[Task to complete]: Lay out the lines of the entries from the line with "WAD BILDUNGSAKADEMIE GMBH |" to the line with "Más información", both included, as a JSON list of strings, one string per line. Leave out blank lines.
---------- Input data ----------
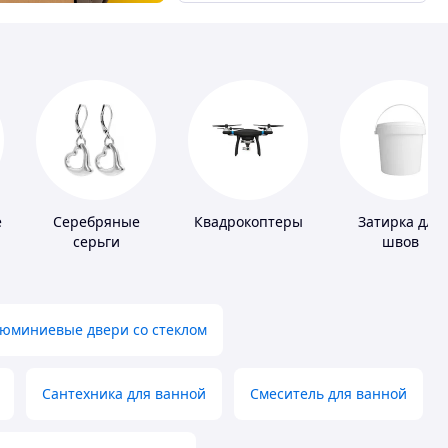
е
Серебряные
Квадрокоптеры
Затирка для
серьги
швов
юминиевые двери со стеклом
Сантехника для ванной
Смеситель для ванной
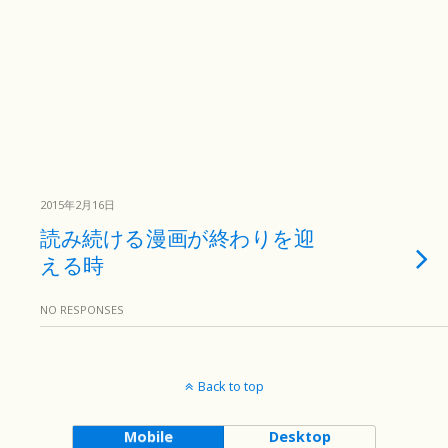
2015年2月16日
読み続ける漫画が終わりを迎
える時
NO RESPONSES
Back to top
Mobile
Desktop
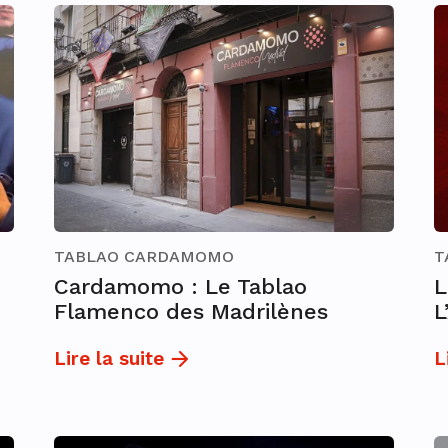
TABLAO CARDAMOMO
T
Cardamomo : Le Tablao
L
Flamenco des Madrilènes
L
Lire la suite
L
----------
---------- Input data ----------
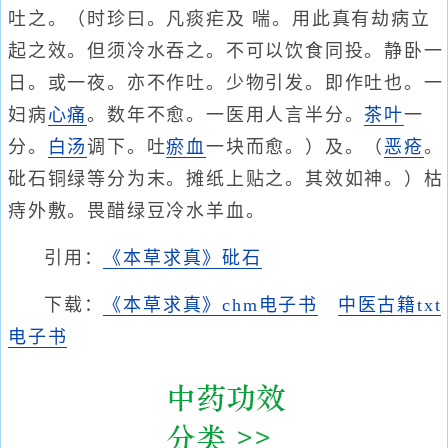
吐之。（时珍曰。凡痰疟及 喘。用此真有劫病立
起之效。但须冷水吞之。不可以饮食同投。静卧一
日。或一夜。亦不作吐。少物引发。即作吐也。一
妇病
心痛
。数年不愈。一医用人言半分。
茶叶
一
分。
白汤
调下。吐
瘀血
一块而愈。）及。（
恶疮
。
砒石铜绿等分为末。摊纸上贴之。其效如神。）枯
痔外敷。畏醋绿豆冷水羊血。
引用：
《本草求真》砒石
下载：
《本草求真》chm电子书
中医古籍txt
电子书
----------
---------- Input data ----------
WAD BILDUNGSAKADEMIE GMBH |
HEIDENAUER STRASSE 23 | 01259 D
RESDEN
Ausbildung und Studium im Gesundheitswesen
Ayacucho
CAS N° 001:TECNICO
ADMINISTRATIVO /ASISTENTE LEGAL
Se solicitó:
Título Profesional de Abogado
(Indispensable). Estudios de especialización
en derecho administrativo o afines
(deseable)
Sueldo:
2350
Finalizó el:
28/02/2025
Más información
----------
[Result]:
[
  "WAD BILDUNGSAKADEMIE GMBH |",
  "HEIDENAUER STRASSE 23 | 01259 D",
  "RESDEN",
  "Ausbildung und Studium im Gesundheitswesen",
  "Ayacucho",
  "CAS N° 001:TECNICO",
  "ADMINISTRATIVO /ASISTENTE LEGAL",
  "Se solicitó:",
  "Título Profesional de Abogado",
  "(Indispensable). Estudios de especialización",
  "en derecho administrativo o afines",
  "(deseable)",
  "Sueldo:",
  "2350",
  "Finalizó el:",
  "28/02/2025",
  "Más información"
]